Brief: Among the entries below, find every line that contains the string "Heiligen", then copy it.

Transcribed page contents
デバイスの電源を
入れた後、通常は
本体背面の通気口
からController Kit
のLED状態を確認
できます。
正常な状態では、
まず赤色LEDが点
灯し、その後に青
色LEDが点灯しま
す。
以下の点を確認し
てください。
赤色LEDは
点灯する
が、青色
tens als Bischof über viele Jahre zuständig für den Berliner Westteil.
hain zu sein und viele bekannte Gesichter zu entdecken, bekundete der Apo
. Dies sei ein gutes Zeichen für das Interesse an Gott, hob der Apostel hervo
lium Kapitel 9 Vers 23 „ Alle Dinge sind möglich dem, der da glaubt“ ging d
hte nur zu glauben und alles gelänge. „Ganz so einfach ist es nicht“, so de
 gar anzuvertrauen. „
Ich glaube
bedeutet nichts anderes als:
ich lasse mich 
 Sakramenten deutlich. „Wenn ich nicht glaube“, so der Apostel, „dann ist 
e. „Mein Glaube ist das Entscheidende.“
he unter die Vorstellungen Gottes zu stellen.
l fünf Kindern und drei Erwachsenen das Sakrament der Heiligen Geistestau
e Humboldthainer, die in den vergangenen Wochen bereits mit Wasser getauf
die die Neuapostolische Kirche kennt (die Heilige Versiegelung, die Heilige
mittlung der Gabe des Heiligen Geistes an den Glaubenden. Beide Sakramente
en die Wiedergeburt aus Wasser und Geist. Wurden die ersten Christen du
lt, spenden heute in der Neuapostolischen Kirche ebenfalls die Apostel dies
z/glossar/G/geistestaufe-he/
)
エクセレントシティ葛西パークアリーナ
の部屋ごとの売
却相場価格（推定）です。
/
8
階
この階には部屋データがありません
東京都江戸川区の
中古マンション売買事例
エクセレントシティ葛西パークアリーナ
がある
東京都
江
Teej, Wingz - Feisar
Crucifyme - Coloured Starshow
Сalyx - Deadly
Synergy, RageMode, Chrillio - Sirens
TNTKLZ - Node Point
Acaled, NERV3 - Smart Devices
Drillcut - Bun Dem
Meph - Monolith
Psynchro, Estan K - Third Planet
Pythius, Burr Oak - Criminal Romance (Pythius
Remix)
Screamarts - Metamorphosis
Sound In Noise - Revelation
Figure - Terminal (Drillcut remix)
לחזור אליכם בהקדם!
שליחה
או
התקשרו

Output of the task:
l fünf Kindern und drei Erwachsenen das Sakrament der Heiligen Geistestau
mittlung der Gabe des Heiligen Geistes an den Glaubenden. Beide Sakramente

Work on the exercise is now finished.